A EGBÉ — Mostra de Cinema Negro inaugura, em sua 9ª edição, seu primeiro mercado audiovisual. Com foco em apresentar e fazer circular projetos, o Mercado EGBÉ se torna um marco para o cenário cinematográfico negro sergipano. A ação abre portas para descentralizar o fomento audiovisual do Sul e Sudeste do Brasil, trazendo uma proposta essencial para o setor.

A ação de mercado, inédita em Sergipe, foi pensada para expandir as produções negras sergipanas, para que não fiquem restritas apenas à criação, mas possam avançar até sua concretização. Para além de um momento de negócios, o Mercado EGBÉ se organiza como um espaço onde a circulação não é apenas de projetos, mas de trajetórias, memórias e estratégias de permanência de profissionais negros no audiovisual.

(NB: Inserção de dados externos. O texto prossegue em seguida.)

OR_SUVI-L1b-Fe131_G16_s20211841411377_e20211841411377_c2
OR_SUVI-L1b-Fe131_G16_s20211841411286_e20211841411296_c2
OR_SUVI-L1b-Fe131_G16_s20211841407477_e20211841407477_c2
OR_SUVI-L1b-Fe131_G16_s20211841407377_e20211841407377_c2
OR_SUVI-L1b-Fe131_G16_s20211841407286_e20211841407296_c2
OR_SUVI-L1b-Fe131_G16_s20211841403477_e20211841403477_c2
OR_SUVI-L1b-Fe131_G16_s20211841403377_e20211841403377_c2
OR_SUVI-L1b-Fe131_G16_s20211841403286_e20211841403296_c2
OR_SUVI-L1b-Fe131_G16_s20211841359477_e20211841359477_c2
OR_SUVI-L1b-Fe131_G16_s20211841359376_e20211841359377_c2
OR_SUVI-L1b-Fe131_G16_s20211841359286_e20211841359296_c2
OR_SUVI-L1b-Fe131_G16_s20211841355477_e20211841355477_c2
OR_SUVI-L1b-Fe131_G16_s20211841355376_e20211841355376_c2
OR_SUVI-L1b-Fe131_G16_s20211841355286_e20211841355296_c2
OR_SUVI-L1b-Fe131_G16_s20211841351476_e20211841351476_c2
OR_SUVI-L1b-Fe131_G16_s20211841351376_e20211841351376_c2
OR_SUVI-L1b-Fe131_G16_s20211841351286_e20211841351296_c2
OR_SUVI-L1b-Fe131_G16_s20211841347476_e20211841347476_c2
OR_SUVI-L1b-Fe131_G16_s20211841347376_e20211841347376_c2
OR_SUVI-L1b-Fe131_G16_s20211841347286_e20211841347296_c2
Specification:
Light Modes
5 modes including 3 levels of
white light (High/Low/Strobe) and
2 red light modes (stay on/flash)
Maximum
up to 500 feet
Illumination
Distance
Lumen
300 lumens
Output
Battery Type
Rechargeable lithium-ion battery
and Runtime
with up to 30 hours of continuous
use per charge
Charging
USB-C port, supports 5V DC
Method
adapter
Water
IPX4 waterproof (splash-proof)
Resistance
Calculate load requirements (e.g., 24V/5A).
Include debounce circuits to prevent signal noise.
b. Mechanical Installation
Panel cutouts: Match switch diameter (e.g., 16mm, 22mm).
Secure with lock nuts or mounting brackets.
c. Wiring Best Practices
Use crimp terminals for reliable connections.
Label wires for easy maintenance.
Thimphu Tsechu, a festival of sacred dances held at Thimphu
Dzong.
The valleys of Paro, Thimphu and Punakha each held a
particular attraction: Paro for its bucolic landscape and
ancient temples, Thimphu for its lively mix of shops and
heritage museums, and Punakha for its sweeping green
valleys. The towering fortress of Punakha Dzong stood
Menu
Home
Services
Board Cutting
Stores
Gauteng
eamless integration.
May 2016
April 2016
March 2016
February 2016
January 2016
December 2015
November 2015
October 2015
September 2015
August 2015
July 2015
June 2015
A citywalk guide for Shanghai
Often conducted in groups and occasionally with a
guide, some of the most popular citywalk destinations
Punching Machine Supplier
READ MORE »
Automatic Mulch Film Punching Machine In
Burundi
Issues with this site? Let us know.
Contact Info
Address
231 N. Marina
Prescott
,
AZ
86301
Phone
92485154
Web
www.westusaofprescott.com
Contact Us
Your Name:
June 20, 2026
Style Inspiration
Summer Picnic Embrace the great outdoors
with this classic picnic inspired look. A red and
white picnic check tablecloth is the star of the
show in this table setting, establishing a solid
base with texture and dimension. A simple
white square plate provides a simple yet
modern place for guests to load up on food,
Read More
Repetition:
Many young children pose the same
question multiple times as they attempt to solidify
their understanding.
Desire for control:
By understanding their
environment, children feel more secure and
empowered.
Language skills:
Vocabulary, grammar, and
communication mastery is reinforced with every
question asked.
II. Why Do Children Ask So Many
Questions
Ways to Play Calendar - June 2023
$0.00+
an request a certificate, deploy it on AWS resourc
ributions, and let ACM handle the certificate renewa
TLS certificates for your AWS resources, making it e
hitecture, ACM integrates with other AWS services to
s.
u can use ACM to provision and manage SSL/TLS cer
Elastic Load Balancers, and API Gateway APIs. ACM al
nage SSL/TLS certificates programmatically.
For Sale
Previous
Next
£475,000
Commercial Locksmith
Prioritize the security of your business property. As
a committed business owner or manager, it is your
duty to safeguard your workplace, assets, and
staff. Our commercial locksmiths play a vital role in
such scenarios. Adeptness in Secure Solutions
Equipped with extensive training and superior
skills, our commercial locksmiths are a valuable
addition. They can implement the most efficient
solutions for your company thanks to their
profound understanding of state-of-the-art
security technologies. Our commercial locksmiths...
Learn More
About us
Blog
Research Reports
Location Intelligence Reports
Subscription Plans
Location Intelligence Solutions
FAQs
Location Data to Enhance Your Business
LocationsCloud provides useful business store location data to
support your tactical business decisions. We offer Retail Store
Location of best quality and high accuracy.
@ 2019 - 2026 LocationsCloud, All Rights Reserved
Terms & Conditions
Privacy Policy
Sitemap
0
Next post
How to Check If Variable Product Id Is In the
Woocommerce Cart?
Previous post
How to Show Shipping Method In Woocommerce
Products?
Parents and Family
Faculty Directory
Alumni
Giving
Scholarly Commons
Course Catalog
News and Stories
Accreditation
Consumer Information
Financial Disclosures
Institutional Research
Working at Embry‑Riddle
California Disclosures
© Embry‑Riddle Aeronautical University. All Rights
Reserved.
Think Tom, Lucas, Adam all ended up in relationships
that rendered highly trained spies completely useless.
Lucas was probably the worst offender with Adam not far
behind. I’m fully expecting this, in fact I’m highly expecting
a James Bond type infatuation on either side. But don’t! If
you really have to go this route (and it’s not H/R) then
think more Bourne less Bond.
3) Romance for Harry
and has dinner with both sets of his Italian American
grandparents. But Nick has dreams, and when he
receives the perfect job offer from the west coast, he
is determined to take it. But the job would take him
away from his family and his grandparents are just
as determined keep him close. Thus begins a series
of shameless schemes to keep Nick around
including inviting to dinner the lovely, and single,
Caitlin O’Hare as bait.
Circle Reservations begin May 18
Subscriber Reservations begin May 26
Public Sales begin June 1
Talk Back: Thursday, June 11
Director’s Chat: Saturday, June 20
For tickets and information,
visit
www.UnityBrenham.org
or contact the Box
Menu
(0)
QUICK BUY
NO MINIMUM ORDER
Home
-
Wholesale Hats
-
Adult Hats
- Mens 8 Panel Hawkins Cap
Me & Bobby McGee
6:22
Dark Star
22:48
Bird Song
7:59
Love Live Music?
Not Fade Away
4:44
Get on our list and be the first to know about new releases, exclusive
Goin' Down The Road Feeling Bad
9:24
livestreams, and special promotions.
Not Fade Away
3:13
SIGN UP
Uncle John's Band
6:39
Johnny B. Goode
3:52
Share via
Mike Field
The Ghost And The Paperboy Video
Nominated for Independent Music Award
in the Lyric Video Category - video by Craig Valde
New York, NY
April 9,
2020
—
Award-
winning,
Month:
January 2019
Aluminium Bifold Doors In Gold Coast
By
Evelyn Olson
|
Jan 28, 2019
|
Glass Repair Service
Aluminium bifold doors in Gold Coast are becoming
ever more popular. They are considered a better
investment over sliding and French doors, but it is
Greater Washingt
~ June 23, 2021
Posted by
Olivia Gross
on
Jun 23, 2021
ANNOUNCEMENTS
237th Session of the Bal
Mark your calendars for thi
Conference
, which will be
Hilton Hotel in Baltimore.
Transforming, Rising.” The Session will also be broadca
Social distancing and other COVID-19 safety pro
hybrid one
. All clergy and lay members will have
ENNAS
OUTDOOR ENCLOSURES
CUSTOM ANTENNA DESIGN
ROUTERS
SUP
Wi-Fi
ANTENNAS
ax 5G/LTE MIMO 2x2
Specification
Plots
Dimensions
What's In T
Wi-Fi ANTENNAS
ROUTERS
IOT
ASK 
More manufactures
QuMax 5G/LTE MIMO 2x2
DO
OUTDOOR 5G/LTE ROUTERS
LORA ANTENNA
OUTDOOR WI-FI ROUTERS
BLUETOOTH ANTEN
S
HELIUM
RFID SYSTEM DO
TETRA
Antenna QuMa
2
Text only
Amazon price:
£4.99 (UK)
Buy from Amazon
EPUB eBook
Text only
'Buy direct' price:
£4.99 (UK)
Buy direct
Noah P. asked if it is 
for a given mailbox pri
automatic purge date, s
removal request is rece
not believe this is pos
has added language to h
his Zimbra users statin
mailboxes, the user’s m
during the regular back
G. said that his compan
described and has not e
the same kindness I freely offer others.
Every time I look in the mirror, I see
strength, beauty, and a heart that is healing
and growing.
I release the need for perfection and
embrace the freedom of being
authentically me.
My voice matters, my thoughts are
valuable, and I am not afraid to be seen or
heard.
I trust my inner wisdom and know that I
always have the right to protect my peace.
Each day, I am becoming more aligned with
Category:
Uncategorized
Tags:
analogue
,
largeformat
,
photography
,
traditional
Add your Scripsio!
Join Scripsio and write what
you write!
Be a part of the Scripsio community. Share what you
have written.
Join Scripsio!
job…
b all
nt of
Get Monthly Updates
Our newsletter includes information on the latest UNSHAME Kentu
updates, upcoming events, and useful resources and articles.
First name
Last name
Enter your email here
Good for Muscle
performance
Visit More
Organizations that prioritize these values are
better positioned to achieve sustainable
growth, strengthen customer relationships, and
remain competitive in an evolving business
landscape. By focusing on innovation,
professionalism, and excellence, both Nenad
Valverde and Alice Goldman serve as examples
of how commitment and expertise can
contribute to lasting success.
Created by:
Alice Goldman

“O Mercado EGBÉ foi concebido para que as criações e a realização de negócios por profissionais negros tenham mais um espaço de articulação a partir de Sergipe, com um olhar nacional”, explicou Cláudia Gonçalves, consultora de mercado e responsável pela consultoria do Mercado EGBÉ.

O intuito é fazer com que a ação de mercado se integre à rede audiovisual que debate, fomenta ações de formação e amplia oportunidades estratégicas, colocando realizadores negros no centro dessas produções. Ainda é possível perceber que o setor audiovisual carrega uma grande disputa de poderes que atravessa raça, classe e gênero. Sendo assim, o Mercado EGBÉ se posiciona em um lugar que tenciona essas questões.

O mercado audiovisual é um espaço onde criadores e produtores encontram potenciais parceiros, financiadores, exibidores e distribuidores que contribuam para a realização de seus projetos. É um ambiente estratégico de articulação, em que projetos são apresentados, parcerias podem ser firmadas, além da possibilidade de viabilizar novos financiamentos. Tudo isso promove maior circulação e alcance das obras.

O Mercado EGBÉ abre os caminhos com a proposta de ampliar essa rede de negócios com um olhar que mira novos horizontes. “É o momento de estimular ainda mais que os profissionais do audiovisual negro do nosso território possam fortalecer cada vez mais os seus trabalhos. Bem como acredito ser uma contribuição para um movimento em diferentes partes do país que já vem acontecendo: mostras e festivais de cinemas negros tem se preocupado em criar espaços de laboratórios e de negócios”, destacou Luciana Oliveira, diretora-geral da EGBÉ.

Cláudia Gonçalves ainda acrescenta que há um longo trabalho por trás do Mercado EGBÉ em que é realizada a curadoria de projetos em sintonia com os interesses apresentados pelos players. “Para que criadores e produtores tenham um espaço de troca e possível aprimoramento dos projetos a serem apresentados nas rodadas de negócios e no pitching, são oferecidas consultorias com profissionais experientes do setor”, explicou.

A EGBÉ já possui uma trajetória de nove edições atuando na difusão de produções audiovisuais em Sergipe. O Mercado EGBÉ se torna ponte entre produtores, instituições e possíveis financiadores, com o objetivo de ampliar ainda mais a circulação de ideias. A presença desses profissionais revela que o mercado não se limita à lógica de negociação, mas também se constrói como espaço de partilha de experiências e saberes.

“A médio e longo prazo, isso pode fortalecer a cadeia produtiva local, ampliar a visibilidade de projetos negros sergipanos e inserir essas produções em circuitos nacionais. Além disso, ajuda a consolidar Sergipe dentro do audiovisual negro brasileiro”, disse João Brazil, produtor executivo da EGBÉ.